• EXTRACT TO READ:
= Concurrent testing =

Research and literature on concurrency testing and concurrent testing typically focuses on testing software and systems that use concurrent computing. The purpose is, as with most software testing, to understand the behaviour and performance of a software system that uses concurrent computing, particularly assessing the stability of a system or application during normal activity.

Research and study of program concurrency started in the 1950s, with research and study of testing program concurrency appearing in the 1960s. Examples of problems that concurrency testing might expose are incorrect shared memory access and unexpected order sequence of message or thread execution. Resource contention resolution, scheduling, deadlock avoidance, priority inversion and race conditions are also highlighted.

== Selected history & approaches of testing concurrency ==

Approaches to concurrency testing may be on a limited unit test level right up to system test level.

Some approaches to research and application of testing program/software concurrency have been:

- Execute a test once.
This was considered to be ineffective for testing concurrency in a non-deterministic system and was equivalent to the testing of a sequential non-concurrent program on a system
- Execution of the same test sequence multiple times.
Considered likely to find some issues in non-deterministic software execution.
This later became called non-deterministic testing.
- Deterministic testing.
This is an approach to set the system into a particular state so that code can be executed in a known order.

• MATERIAL SUPPLIED:
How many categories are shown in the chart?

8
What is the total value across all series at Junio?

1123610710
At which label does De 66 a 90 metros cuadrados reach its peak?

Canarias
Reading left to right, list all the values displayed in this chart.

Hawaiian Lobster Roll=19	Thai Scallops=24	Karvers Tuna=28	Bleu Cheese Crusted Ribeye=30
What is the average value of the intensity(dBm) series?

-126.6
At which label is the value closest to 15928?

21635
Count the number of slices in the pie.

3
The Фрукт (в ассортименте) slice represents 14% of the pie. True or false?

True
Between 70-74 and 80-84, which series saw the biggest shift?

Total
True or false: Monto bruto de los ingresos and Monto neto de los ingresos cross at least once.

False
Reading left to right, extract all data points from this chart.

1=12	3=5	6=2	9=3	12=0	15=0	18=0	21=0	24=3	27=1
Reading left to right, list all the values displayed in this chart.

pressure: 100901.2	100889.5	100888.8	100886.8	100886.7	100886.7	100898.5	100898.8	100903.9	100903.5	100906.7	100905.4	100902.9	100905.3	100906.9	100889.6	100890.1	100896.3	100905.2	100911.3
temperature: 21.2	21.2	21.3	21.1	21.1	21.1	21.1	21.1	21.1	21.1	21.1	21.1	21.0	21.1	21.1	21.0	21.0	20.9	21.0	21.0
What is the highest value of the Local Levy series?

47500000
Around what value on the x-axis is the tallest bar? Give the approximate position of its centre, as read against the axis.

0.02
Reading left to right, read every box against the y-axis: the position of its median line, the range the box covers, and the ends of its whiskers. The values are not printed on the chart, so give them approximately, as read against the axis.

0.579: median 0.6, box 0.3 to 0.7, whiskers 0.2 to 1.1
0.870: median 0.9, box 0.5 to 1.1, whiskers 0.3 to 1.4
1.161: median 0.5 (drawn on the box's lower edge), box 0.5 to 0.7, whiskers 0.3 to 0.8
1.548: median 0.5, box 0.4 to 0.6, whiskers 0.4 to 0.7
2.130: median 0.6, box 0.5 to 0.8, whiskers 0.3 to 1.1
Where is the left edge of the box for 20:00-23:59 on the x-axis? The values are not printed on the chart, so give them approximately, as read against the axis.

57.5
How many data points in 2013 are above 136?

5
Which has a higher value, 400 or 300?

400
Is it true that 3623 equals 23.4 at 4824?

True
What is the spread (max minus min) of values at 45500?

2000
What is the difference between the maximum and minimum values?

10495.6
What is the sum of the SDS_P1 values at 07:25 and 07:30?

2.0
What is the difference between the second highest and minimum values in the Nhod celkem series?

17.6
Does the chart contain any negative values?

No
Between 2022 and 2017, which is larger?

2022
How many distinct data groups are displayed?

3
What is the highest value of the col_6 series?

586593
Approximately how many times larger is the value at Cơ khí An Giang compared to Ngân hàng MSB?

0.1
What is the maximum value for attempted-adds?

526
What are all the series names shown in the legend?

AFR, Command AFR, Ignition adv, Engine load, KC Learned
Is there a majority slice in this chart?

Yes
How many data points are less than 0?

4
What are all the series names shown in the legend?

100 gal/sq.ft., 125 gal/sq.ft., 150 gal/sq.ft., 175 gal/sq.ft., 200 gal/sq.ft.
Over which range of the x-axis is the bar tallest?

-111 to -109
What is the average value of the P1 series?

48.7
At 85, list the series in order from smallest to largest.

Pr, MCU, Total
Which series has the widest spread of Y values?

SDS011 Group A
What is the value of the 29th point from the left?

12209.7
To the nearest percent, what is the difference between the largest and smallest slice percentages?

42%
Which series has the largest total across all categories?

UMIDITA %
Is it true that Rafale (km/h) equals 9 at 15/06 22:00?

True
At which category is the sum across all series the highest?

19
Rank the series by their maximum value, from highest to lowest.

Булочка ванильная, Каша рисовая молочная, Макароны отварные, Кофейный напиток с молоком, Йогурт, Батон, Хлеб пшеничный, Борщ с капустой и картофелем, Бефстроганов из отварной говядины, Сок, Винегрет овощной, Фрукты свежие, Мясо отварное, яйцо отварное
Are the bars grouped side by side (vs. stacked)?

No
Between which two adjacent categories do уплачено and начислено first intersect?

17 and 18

• WORK REQUEST A:
From the text on concurrent testing, list the five topics that the sentence beginning "Resource contention resolution" says are also highlighted.
• WORK REQUEST B:
Write the next part of the text on concurrent testing, starting after its final sentence.

• EXERCISE ANSWER A:
- Resource contention resolution
- Scheduling
- Deadlock avoidance
- Priority inversion
- Race conditions

• EXERCISE ANSWER B:
- Reachability testing
An attempt to test synchronisation sequence combinations for a specified input (shared variable access not being corrupted, effectively testing race conditions variables). The sequence is typically derived for non-deterministic test execution.
- Structural Approaches / Static Analysis
Analysis of code structure and static analysis tools.
An example was a heuristic approach
This led to code checker development, for example jlint. Research and comparison of static analysis and code checkers for concurrency bugs
See also List of tools for static code analysis
- Multi-user approach
This is an approach to testing program concurrency by looking at multiple user access, either serving different users or tasks simultaneously.

Testing software and system concurrency should not be confused with stress testing, which is usually associated with loading a system beyond its defined limits. Testing of concurrent programs can exhibit problems when a system is performing within its defined limits. Most of the approaches above do not rely on overloading a system. Some literature states that testing of concurrency is a pre-requisite to stress testing.

== Lessons learned from concurrency bug characteristics study ==
A study in 2008 analysed bug databases in a selection of open source software. It was thought to be the first real-world study of concurrency bugs. 105 bugs were classified as concurrency bugs and analysed, split as 31 being deadlock bugs and 74 non-deadlock bugs. The study had several findings, for potential follow-up and investigation:
- Approximately one-third of the concurrency bugs cause crashes or hanging programs.
- Most non-deadlock concurrency bugs are atomicity or order violation.
I.e. focusing on atomicity (protected use of shared data) or sequence will potentially find most non-deadlock type bugs.
- Most concurrency bugs involve 1 or 2 threads.
I.e. Heavy simultaneous users/usage is not the trigger for these bugs. There is a suggestion that pairwise testing may be effective to catch these types of bugs.
- Over 20% (7/31) deadlock bugs occurred with a single thread.
- Most deadlock concurrency bugs (30/31) involved only one or two resources.
An implication that pairwise testing from a resource usage perspective could be applied to reveal deadlocks.

==See also==

- Software testing
- Scalability testing
- Load testing
- Software performance testing
- Scenario analysis
- Simulation
- Stress test (hardware)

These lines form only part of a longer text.